> **STUDY TEXT**

Ugh totally NOT. Greenies are a hazard to any dog that eats them. One nearly killed my Dane. He bit off and swallowed a 3 inch piece evenwhile being supervised with it. NEVER EVER trust greenies or any other chew that looks like smooth compressed flakes. Too hazardous. 

I second the nomination for antlers tho but I think it is unlikely that the bully stick is causing or adding to your dogs chin acne. Have you talked to your vet about puppy strangles (as I know he is still relatively young) or puppy impetigo? Generally when you see chin rashes it can be related back to one of those 2 things or an allergic reaction to his food or water chemicals.


----------



## Indy (Jul 6, 2009)

misty073 said:


> Can you just give antlers straight from the deer? (well no deer attached LOL)
> 
> My son will not part with his though, he informed me today I have to go find more...he likes to stand on the deck and bang them together because he was told thats how you call deer



We found an antler that was shed by a deer in the woods and it has been our pups favorite chewie since. Not sure it gets any more natural than that!


----------



## misty073 (Mar 31, 2009)

Indy said:


> We found an antler that was shed by a deer in the woods and it has been our pups favorite chewie since. Not sure it gets any more natural than that!


I went looking for some the other day LOL with no luck...I have two sitting on my mantle and my son wont let me have them...I even tried to buy them from him (he is 5) with no luck ...we are going camping this weekend so hopefully I will find some .


----------



## kimrisa (Jan 9, 2010)

I'm going to try the raw sweet potato...great idea! We have a vet appt on Friday so I will ask about the puppy impetigo. 

As for cow ears, Dog treat warehouse sells cow ears. I doubt that Tuffy will go for the white kind but would probably dig the basted kind, which are apparently all natural and odorless. Should I give those a shot? I've pasted URL below in case anyone is interested!

http://dogtreatwarehouse.com/cowears.html


----------



## Angel's_mom (May 26, 2010)

My dog won't touch bully sticks or pig's ears. I didn't know antlers were a good option! My dad's dogs find them and chew on them all the time... uh, sometimes with the deer attached. Maybe I can get some. That's IF she'll chew on them. She prefers things like pacifiers and sippy cups.


----------

> **TRY IT**
Extract the passage of the dog chew forum thread from "I second the" up to and including "or water chemicals.". The data that follows is not required for this work.

Collected data:

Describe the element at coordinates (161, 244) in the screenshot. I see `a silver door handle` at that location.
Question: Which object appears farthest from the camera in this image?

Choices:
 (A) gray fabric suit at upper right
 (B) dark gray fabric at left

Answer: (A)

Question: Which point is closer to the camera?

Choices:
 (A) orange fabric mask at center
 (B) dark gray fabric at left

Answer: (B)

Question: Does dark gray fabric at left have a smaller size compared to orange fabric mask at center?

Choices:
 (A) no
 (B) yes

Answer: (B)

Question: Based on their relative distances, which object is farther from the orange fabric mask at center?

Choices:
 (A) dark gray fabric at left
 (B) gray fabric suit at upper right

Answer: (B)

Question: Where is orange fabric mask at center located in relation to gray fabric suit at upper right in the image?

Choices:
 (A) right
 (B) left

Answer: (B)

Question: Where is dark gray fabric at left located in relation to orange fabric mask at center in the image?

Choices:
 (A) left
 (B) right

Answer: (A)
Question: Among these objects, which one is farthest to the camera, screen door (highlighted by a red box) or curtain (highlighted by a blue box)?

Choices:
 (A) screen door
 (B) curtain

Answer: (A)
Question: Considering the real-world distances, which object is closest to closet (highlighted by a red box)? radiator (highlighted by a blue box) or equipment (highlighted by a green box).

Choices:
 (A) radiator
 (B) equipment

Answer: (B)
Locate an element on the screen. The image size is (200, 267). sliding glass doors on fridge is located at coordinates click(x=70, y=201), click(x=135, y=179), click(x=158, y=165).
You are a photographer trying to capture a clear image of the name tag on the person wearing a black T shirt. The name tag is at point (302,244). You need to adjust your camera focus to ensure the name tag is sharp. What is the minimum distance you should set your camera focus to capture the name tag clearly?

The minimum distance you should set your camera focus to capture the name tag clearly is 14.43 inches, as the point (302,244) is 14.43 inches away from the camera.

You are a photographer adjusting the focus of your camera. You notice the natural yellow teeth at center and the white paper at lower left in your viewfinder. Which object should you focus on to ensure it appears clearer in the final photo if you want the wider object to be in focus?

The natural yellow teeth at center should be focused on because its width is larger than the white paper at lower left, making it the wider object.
--
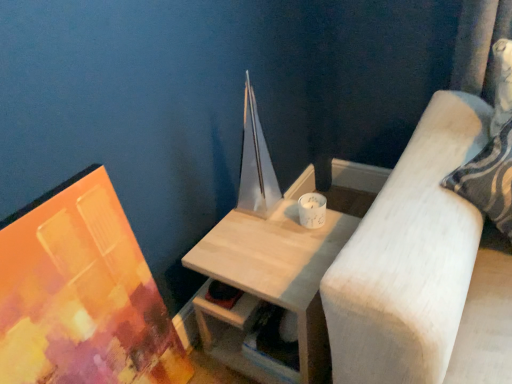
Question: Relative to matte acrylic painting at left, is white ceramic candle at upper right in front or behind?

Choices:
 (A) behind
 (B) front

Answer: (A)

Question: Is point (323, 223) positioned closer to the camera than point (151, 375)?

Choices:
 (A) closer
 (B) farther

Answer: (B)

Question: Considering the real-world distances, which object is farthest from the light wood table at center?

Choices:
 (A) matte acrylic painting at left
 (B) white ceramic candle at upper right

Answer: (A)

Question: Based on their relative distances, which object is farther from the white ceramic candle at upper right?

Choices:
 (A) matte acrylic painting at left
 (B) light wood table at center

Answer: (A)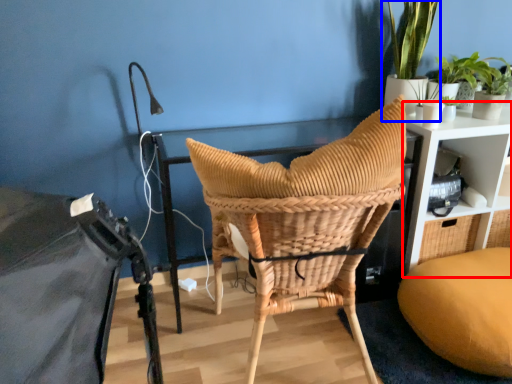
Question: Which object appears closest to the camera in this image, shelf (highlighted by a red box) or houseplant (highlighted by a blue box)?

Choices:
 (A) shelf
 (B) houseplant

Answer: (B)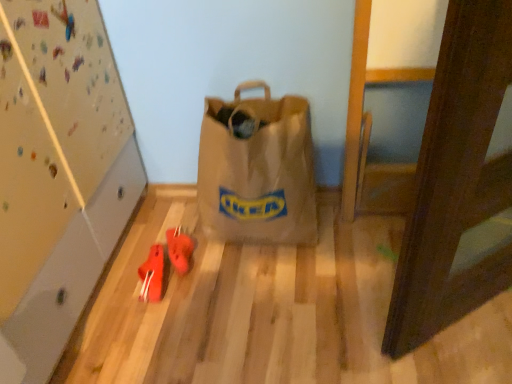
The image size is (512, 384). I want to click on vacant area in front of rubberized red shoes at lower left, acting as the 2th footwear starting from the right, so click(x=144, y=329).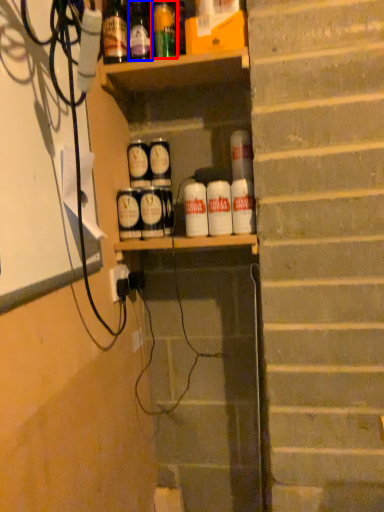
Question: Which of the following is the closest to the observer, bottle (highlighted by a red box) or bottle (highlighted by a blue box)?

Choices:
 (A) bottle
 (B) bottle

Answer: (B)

> **WRITTEN REPLY**
I second the nomination for antlers tho but I think it is unlikely that the bully stick is causing or adding to your dogs chin acne. Have you talked to your vet about puppy strangles (as I know he is still relatively young) or puppy impetigo? Generally when you see chin rashes it can be related back to one of those 2 things or an allergic reaction to his food or water chemicals.